Wage costs in China are spiralling by 20 per cent a year, says DP World, which has four joint ventures in the country. Such cost rises are pushing Beijing to locate export-oriented manufacturing in cheaper locations at home, such as Urumqi in north-west China, and further afield in Myanmar, Indonesia and Cambodia. “These areas are mushrooming and will produce for Europe and the west,” bin Sulayem said. One Belt, One Road’s maritime routes link China to Southeast Asia, India, and via the Maldives, to Africa and on to Europe through the Red Sea. Land connections include the main trans-Eurasian route via Kazakhstan. Other rail networks link China to Iran and the Gulf, as well as to Pakistan by way of Afghanistan.
The rail routes are expected to compete with air cargo, with the sea routes used for lower-value bulk trade. “We are on all those routes,” Sultan Ahmed bin Sulayem said.
DP World has about 20 terminals poised to take advantage of One Belt, One Road. These include six in South Asia and four in China, as well as others operating in Thailand, Vietnam, South Korea and Indonesia.

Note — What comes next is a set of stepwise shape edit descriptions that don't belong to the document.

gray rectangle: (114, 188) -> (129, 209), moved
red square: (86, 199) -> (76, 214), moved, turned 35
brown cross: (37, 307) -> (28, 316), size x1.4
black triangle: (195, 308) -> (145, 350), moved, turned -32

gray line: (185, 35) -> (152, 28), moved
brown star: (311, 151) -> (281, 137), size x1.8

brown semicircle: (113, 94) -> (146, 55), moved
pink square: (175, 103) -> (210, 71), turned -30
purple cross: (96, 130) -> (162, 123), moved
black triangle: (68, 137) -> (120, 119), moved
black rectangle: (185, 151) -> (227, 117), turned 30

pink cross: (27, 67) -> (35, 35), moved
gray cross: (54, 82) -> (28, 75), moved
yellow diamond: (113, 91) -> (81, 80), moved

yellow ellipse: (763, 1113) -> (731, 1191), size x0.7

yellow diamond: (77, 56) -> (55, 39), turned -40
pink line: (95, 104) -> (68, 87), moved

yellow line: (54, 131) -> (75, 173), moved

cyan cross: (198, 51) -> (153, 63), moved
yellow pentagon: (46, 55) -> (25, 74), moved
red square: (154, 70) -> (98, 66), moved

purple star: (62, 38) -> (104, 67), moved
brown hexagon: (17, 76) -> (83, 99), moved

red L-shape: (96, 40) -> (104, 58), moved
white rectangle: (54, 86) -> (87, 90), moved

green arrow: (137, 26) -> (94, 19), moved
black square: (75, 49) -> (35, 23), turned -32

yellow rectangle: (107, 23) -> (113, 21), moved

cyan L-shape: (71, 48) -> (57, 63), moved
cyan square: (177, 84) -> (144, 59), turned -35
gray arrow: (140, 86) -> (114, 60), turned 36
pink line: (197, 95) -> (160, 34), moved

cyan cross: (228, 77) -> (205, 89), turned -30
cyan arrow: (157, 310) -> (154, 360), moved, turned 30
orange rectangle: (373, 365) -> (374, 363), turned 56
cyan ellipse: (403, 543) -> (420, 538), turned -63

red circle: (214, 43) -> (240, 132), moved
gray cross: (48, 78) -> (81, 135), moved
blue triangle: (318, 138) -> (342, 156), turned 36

DP World’s container terminals handled 64m 20-foot equivalent units (TEU) last year, compared with capacity of 85m TEU. It hopes to expand capacity to 100m TEU by 2020, dependent on market demand. With plans to expand in Latin America, Russia and Africa, DP World’s focus on international markets is helping to mitigate a slowdown in its domestic activity. Currency fluctuations, weaker world economic growth and the fall in crude oil prices have combined to make business conditions more difficult.
Volumes at its Jebel Ali deep port, the largest marine terminal in the Middle East, fell by about 5 per cent in 2016, as Gulf governments’ spending cuts bit into regional trade. DP World says it expects this year’s volumes at the port to be stable. Among its overseas projects, DP World is advising on the Khorgos Eastern Gate terminal near the Chinese border with Kazakhstan, an important point on rail routes linking China to Europe. Trains have to stop there where the former Soviet Union meets China as the rail gauge changes. “We will work with the Chinese to make our ports ready,” Sultan Ahmed bin Sulayem said.
In a similar way to how the Jebel Ali Free Zone trade area helped transform Dubai into an entry point for global trade, he remarked. DP World hopes that the Khorgos agreement will build a “new Dubai” at China’s border with Kazakhstan.
“There are risks to Jebel Ali’s growth should the developments at Gwadar in Pakistan lead to that port becoming a trans-shipment hub,” head of macro strategy research at Cairo-based investment bank EFG Hermes, Simon Kitchen said.
Jebel Ali port and Jebel Ali Free Zone, DP World’s prime assets, have systems and infrastructure that have made them a success, Kitchen said. But Gwadar, being outside the Gulf, “is in a very good location, and if Pakistan can get the incentives right, it should thrive,” he added.